> [What is needed]: Transcribe word for word the lines below from the line with "wrist: (615, 156)" through the line with "ring pip: (609, 200)", ends included.

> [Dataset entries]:
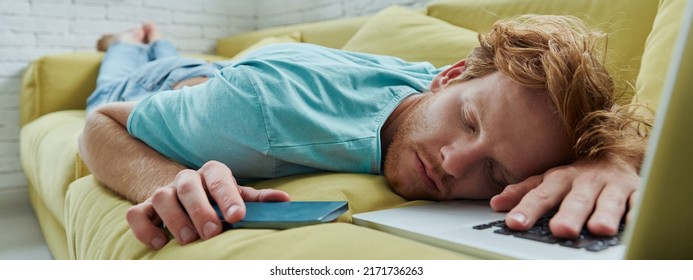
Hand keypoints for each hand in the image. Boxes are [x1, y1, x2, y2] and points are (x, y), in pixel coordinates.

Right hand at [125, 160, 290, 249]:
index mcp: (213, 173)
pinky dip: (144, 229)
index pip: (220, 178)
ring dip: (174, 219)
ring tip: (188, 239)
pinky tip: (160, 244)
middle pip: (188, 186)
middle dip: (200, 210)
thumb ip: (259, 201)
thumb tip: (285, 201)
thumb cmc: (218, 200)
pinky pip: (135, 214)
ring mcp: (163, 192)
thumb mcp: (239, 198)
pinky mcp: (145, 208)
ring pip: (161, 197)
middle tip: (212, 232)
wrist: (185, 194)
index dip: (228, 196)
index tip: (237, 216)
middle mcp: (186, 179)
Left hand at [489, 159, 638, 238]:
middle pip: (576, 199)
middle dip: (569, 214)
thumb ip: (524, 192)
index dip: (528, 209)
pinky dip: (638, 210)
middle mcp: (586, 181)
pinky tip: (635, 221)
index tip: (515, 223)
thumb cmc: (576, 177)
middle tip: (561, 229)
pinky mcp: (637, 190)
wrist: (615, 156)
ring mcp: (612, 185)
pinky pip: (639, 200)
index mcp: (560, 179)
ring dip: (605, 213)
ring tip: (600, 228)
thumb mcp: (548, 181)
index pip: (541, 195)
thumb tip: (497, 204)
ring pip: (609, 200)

---

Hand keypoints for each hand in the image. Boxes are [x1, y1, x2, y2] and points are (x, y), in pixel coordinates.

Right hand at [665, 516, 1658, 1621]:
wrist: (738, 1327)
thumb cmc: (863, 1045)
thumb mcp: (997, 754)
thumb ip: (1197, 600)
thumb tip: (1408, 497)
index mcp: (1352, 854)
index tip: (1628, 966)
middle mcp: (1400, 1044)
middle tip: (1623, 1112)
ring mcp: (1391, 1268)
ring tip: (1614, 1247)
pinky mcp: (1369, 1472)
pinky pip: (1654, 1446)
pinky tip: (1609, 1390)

> [Exercise result]:
wrist: (615, 156)
ring mcp: (612, 185)
pinky pip: (639, 200)
index mcp: (560, 179)
ring dip: (605, 213)
ring tip: (600, 228)
thumb mcp: (548, 181)
index pip: (541, 195)
thumb tip: (497, 204)
ring pip: (609, 200)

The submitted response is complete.